*** Dataset entries ***

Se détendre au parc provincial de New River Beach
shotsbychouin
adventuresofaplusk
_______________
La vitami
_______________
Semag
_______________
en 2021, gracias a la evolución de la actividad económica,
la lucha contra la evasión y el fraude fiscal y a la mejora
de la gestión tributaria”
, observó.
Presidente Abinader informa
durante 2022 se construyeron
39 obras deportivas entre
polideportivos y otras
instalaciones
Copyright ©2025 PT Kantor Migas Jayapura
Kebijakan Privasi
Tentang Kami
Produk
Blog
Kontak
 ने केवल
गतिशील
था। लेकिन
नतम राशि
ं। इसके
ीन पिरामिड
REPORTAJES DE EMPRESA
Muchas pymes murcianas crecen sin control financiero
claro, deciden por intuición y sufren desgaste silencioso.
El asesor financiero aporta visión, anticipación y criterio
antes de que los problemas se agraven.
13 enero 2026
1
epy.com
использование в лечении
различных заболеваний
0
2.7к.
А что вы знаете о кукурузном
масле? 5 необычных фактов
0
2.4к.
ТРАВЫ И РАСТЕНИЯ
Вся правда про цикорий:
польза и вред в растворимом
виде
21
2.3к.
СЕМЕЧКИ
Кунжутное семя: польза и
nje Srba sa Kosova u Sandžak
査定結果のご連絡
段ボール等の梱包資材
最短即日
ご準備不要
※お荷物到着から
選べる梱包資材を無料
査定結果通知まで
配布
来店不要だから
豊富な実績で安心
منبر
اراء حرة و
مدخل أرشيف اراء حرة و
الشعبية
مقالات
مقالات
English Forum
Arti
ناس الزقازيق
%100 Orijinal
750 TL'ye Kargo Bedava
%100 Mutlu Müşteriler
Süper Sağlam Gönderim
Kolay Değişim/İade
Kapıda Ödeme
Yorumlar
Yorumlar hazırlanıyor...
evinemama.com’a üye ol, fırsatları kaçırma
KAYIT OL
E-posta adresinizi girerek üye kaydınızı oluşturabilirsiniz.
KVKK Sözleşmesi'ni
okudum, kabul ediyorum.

*** End of Dataset entries ***

* Exercise details
Can you print every line of the source data above, character for character and in the same order?

* Written solution
Se détendre au parc provincial de New River Beach
shotsbychouin
adventuresofaplusk
_______________
La vitami
_______________
Semag
_______________
en 2021, gracias a la evolución de la actividad económica,
la lucha contra la evasión y el fraude fiscal y a la mejora
de la gestión tributaria”
, observó.
Presidente Abinader informa
durante 2022 se construyeron
39 obras deportivas entre
polideportivos y otras
instalaciones
Copyright ©2025 PT Kantor Migas Jayapura
Kebijakan Privasi
Tentang Kami
Produk
Blog
Kontak
 ने केवल
गतिशील
था। लेकिन
नतम राशि
ं। इसके
ीन पिरामिड
REPORTAJES DE EMPRESA
Muchas pymes murcianas crecen sin control financiero
claro, deciden por intuición y sufren desgaste silencioso.
El asesor financiero aporta visión, anticipación y criterio
antes de que los problemas se agraven.
13 enero 2026
1
epy.com
использование в лечении
различных заболеваний
0
2.7к.
А что вы знаете о кукурузном
масле? 5 необычных фактов
0
2.4к.
ТРАВЫ И РАСТЕНИЯ
Вся правда про цикорий:
польза и вред в растворимом
виде
21
2.3к.
СЕМЕЧКИ
Кунжутное семя: польза и
nje Srba sa Kosova u Sandžak
査定結果のご連絡
段ボール等の梱包資材
最短即日
ご準備不要
※お荷物到着から
選べる梱包資材を無料
査定結果通知まで
配布
来店不要だから
豊富な実績で安心
منبر
اراء حرة و
مدخل أرشيف اراء حرة و
الشعبية
مقالات
مقالات
English Forum
Arti
ناس الزقازيق
%100 Orijinal
750 TL'ye Kargo Bedava
%100 Mutlu Müşteriler
Süper Sağlam Gönderim
Kolay Değişim/İade
Kapıda Ödeme
Yorumlar
Yorumlar hazırlanıyor...
evinemama.com’a üye ol, fırsatları kaçırma
KAYIT OL
E-posta adresinizi girerek üye kaydınızı oluşturabilirsiniz.
KVKK Sözleşmesi'ni
okudum, kabul ediyorum.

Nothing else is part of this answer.